FT Adviser

Calls for the non-advised sale of peer-to-peer products to be banned have intensified in the aftermath of another lender's collapse.

The Financial Conduct Authority is set to introduce rules next month which will prevent individuals from investing more than 10 per cent of their assets in P2P investments without financial advice - but it has now been suggested this restriction should apply to the entirety of non-advised sales.

The P2P market has witnessed a number of high profile failures this year, with the collapse of platform Lendy in May and most recently Funding Secure in October.

Both platforms facilitated crowdfunded loans which were used to fund the purchase and development of property, with Funding Secure also arranging pawn-broking style loans secured on valuable items.

In the wake of its collapse questions have been raised as to how retail clients can be better protected in the market, with many pointing their fingers to an outright ban of non-advised P2P investments.

Anthony Morrow, chief executive of robo-adviser OpenMoney, said the P2P market was facing "challenging times" and the majority of investors were still entering the landscape unadvised.

Mr Morrow said: "I know the FCA are and have made several attempts at coming down harder [on P2P platforms], making the governance a lot stronger, but it feels as though it’s not really enough.

"The easy sweep would be if these businesses are going to continue to exist then they need to really change how they go about attracting money.

"These businesses promote themselves as a genuine alternative to cash but with investment return.

"Which just feels pretty irresponsible to allow the market to continue the way it is."

In June the FCA announced new rules to govern the P2P sector, designed to prevent investors from taking what the regulator considers to be excessive risk.

These included that new clients would not be able to invest more than 10 per cent of their assets in P2P products without advice.

Mr Morrow said: "By ensuring P2P investments are only an advised product means that for some customers - who have got a diversified investment portfolio with plenty of assets, who understand the risks when explained to them - then having some of that money tied up in P2P lending arrangements is probably not a bad idea."

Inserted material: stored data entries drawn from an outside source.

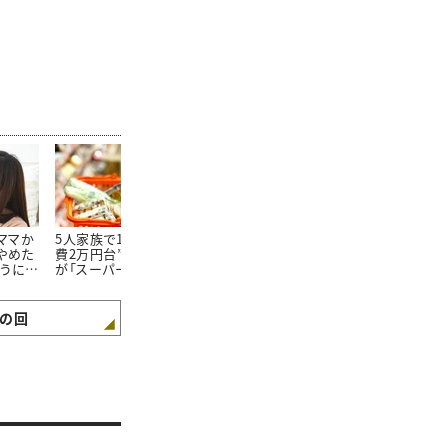
たママか
5人家族で1か月の“食
朝食を見ればわかる。
100均で買っ
やめた
費2万円台”。そんな私
「食費が平均よりも少な
20万円貯め
ようにな
が「スーパーで買わない
い家庭」の朝食“4つの
「リピートし
3つの食材」とは
特徴”
た100均グッ
の回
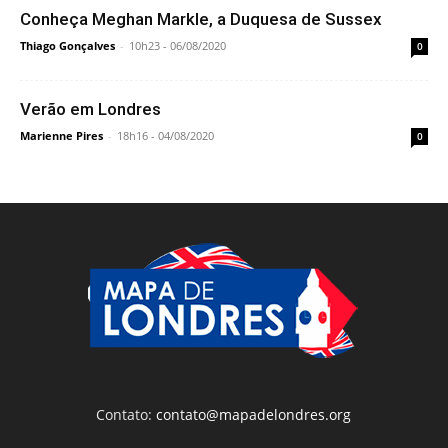
Conheça Meghan Markle, a Duquesa de Sussex
Thiago Gonçalves
-
10h23 - 06/08/2020
0
Verão em Londres
Marienne Pires
-
18h16 - 04/08/2020
0
Contato:
contato@mapadelondres.org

Philip Sinel, barrister and litigation lawyer at Jersey-based Sinels Advocates, agreed that a ban on non-advised P2P investments was necessary.

Mr Sinel said: "My own overview with P2P is the banks fell apart ages ago so you’re getting a secondary market, with people going out there and being entrepreneurial.

"Which is great - because you need that to keep the economy stimulated - but, I don’t think people should be buying P2P without advice."

Mr Sinel said minimum standards imposed across the P2P sector were necessary to ensure investors understand the product, its fee structure and the security it affords.